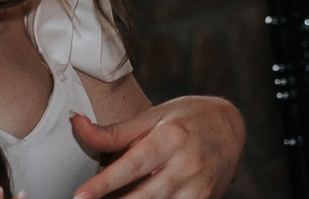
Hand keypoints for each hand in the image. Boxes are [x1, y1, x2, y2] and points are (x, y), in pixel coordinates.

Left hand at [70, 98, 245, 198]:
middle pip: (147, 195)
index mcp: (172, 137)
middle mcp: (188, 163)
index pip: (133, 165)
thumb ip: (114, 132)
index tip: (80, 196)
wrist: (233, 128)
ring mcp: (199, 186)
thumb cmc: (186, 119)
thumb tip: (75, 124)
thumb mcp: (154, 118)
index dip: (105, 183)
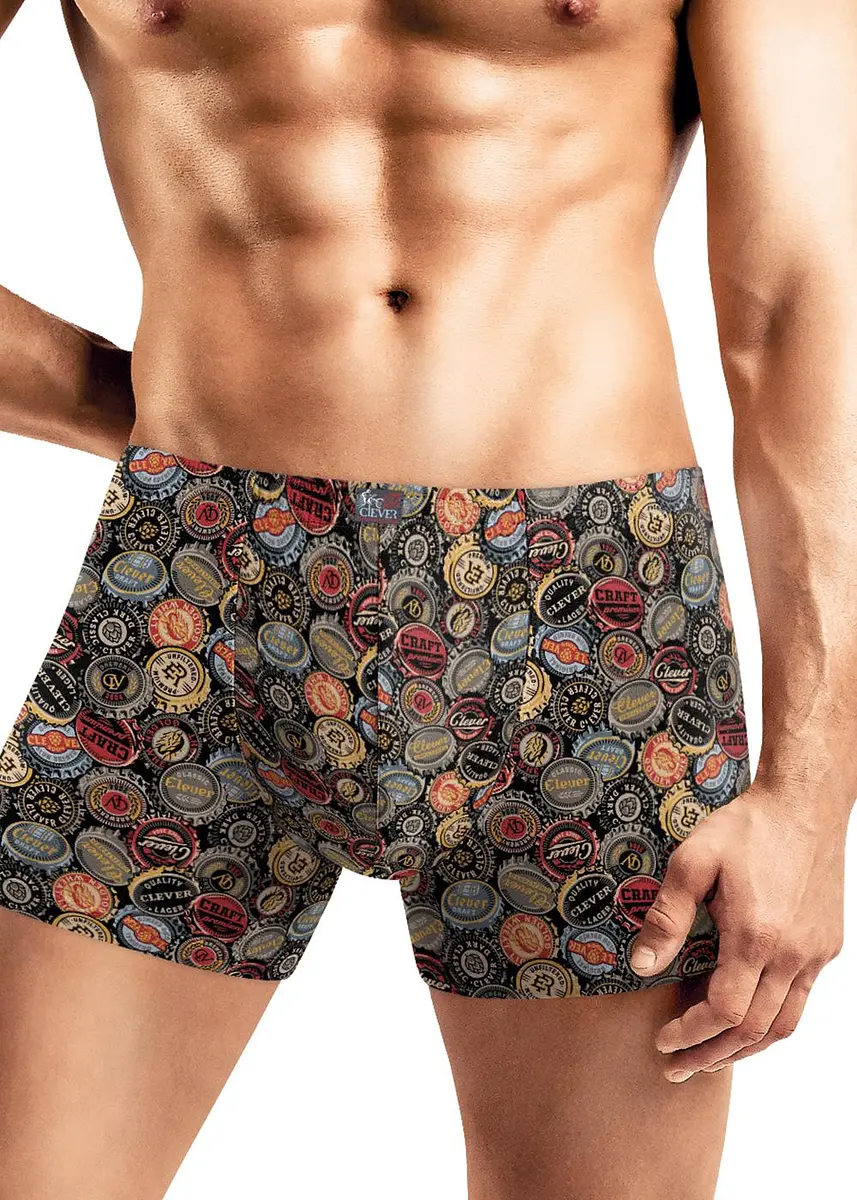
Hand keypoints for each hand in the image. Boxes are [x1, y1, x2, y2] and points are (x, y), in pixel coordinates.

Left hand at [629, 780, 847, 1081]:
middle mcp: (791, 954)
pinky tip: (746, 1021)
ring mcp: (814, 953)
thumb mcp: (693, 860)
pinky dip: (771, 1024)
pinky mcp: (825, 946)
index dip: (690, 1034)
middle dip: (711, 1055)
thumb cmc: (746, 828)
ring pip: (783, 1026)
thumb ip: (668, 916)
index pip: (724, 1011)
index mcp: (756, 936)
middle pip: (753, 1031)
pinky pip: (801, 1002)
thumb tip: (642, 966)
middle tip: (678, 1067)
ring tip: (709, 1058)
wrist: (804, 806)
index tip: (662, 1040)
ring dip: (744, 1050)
☆ ☆ ☆ ☆
■ **WHAT TO PRODUCE**
Go through the data and return every word of it verbatim, leaving out the pictures.

■ **SOLUTION TO THIS PROBLEM**
Hand keypoints for each hand in the image. Boxes are [x1, y1, x2, y2] and points are (x, y), in pixel coordinates.

Left hand at [70, 98, 245, 198]:
middle pip: (147, 195)
index mcp: (172, 137)
middle mcp: (188, 163)
index pip: (133, 165)
thumb ip: (114, 132)
index tip: (80, 196)
wrist: (233, 128)
ring mcp: (199, 186)
thumb cmc: (186, 119)
thumb tip: (75, 124)
thumb mcp: (154, 118)
index dip: (105, 183)
Hand keypoints for each hand in the image. Boxes are [x1, y1, x2, y2] and points are (x, y), in pixel coordinates.

Left hand at [629, 780, 847, 1081]:
middle mcp: (791, 954)
pinky tip: (746, 1021)
ring mcp: (814, 953)
thumb mcp: (693, 860)
pinky dip: (771, 1024)
pinky mcp: (825, 946)
index dip: (690, 1034)
middle dip: (711, 1055)
thumb cmc: (746, 828)
ring pip: (783, 1026)
thumb ip: (668, 916)
index pip: (724, 1011)
index mcp: (756, 936)
middle pip: (753, 1031)
pinky pip: (801, 1002)
thumb tip: (642, 966)
middle tip: (678, 1067)
ring tip: (709, 1058)
wrist: (804, 806)
index tip: (662, 1040)
ring dip: (744, 1050)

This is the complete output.